(Page segmentation data)
———
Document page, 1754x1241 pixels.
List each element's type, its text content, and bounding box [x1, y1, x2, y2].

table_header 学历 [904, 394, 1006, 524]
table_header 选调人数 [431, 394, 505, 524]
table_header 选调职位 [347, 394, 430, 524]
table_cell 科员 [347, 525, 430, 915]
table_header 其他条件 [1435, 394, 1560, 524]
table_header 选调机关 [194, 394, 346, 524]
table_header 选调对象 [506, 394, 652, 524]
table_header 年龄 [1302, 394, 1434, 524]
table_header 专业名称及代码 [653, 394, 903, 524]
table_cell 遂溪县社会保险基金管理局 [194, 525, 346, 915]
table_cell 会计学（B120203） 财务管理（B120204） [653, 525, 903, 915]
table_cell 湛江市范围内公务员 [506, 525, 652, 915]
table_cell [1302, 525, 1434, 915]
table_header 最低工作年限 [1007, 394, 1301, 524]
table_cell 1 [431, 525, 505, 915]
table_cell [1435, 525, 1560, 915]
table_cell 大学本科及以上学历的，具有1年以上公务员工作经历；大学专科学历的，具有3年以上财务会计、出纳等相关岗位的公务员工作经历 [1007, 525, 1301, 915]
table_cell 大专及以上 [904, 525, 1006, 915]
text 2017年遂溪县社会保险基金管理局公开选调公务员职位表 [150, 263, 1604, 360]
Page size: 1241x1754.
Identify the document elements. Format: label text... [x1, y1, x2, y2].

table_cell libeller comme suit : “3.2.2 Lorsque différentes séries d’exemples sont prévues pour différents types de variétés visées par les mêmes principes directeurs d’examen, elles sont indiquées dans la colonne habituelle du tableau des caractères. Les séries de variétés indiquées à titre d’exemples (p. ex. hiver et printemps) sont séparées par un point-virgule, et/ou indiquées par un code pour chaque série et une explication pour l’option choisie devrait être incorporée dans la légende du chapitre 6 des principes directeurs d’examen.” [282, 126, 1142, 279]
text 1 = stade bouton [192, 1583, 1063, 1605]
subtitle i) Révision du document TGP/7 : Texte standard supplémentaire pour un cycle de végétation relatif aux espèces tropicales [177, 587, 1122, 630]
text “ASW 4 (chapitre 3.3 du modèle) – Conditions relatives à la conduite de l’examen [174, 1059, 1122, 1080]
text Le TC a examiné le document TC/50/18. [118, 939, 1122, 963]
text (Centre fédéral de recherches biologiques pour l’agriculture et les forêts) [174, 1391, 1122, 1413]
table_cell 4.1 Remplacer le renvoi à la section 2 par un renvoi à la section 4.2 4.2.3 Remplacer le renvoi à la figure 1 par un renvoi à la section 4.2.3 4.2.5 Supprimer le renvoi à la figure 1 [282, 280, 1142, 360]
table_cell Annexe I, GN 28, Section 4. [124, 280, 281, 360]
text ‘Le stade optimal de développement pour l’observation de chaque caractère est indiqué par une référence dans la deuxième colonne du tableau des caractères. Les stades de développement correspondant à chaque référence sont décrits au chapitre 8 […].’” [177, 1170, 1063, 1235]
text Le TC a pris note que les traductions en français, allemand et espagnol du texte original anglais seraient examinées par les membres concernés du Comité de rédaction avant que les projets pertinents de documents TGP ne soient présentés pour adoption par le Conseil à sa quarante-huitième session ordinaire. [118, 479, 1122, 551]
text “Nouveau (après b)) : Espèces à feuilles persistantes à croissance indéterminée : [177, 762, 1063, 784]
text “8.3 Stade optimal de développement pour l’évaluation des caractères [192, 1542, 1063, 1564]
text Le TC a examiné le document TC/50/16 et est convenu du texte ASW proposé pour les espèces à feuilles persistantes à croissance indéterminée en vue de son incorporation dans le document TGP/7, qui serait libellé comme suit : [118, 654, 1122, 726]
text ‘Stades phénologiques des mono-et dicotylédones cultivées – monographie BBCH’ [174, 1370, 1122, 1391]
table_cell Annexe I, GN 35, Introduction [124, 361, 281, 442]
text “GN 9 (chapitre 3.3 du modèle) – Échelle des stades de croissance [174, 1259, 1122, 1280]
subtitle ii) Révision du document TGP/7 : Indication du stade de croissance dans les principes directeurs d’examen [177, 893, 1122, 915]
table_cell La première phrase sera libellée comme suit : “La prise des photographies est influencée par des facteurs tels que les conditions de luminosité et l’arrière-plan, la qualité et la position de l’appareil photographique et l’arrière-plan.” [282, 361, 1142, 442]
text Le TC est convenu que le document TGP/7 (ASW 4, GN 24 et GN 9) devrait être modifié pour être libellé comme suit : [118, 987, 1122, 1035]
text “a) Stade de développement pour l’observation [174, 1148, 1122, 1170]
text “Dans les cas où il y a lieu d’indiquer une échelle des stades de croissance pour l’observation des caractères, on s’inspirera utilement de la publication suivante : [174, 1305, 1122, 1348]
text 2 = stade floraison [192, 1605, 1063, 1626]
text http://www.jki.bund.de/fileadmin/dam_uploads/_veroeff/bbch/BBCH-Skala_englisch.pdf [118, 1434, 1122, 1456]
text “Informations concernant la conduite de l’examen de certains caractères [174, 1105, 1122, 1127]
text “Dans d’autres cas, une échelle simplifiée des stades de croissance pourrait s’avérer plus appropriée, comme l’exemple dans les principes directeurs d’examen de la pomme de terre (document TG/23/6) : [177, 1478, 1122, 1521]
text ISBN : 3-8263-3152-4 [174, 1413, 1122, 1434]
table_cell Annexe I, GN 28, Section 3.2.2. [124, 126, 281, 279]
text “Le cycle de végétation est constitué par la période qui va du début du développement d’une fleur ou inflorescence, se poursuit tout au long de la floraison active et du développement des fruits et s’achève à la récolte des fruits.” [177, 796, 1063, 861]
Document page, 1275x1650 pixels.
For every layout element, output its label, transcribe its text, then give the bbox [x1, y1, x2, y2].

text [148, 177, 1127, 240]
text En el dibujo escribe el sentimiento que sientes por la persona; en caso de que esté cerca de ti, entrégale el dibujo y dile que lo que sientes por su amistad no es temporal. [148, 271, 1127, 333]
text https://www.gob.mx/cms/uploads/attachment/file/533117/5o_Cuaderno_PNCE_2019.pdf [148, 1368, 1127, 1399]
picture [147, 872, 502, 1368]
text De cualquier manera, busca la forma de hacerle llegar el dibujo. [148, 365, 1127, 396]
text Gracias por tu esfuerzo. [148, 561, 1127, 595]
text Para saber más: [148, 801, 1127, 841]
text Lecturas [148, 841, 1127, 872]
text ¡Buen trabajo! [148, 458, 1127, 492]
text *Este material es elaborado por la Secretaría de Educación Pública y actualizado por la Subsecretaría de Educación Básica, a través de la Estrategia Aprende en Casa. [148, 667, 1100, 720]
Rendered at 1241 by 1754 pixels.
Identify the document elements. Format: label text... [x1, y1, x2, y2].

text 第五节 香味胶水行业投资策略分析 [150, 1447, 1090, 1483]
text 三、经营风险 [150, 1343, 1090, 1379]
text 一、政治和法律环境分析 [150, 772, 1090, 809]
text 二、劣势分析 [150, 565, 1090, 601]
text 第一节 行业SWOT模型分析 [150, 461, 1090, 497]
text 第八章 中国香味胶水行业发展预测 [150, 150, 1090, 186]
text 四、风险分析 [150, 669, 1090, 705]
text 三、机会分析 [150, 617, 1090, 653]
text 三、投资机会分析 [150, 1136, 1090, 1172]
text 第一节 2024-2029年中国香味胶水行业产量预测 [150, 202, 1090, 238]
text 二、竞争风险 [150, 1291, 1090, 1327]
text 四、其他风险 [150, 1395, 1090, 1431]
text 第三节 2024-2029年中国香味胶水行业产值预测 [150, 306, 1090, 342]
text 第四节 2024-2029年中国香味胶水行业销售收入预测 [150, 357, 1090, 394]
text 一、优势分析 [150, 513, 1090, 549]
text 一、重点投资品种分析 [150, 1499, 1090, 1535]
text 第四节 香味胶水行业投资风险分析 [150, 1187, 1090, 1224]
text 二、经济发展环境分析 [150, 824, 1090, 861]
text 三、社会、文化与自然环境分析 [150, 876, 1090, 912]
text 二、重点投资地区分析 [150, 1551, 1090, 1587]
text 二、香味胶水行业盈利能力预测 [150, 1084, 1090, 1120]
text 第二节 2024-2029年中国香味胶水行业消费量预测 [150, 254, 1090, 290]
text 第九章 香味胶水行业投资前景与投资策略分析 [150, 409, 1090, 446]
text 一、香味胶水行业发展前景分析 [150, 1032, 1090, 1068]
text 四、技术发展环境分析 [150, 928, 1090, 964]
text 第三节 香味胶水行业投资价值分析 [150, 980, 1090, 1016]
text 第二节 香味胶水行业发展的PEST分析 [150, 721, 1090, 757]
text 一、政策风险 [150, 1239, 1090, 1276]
———
Exercise objective
All that is wanted is the stretch of lines above from the one containing "List each element's" through the one containing "Page size: 1241x1754.", duplicated exactly.

Task response
List each element's type, its text content, and bounding box [x1, y1, x2, y2].

table_header 学历 [904, 394, 1006, 524]
table_header 选调人数 [431, 394, 505, 524]
table_header 选调职位 [347, 394, 430, 524]
table_cell 科员 [347, 525, 430, 915]
table_header 其他条件 [1435, 394, 1560, 524]
table_header 选调机关 [194, 394, 346, 524]
table_header 选调对象 [506, 394, 652, 524]
table_header 年龄 [1302, 394, 1434, 524]
table_header 专业名称及代码 [653, 394, 903, 524]
table_cell 遂溪县社会保险基金管理局 [194, 525, 346, 915]
table_cell 会计学（B120203） 财务管理（B120204） [653, 525, 903, 915]
table_cell 湛江市范围内公务员 [506, 525, 652, 915]
table_cell [1302, 525, 1434, 915]
table_header 最低工作年限 [1007, 394, 1301, 524]
table_cell 1 [431, 525, 505, 915]
table_cell [1435, 525, 1560, 915]
table_cell 大学本科及以上学历的，具有1年以上公务员工作经历；大学专科学历的，具有3年以上财务会计、出纳等相关岗位的公务员工作经历 [1007, 525, 1301, 915]
table_cell 大专及以上 [904, 525, 1006, 915]
text 2017年遂溪县社会保险基金管理局公开选调公务员职位表 [150, 263, 1604, 360]
Page size: 1241x1754.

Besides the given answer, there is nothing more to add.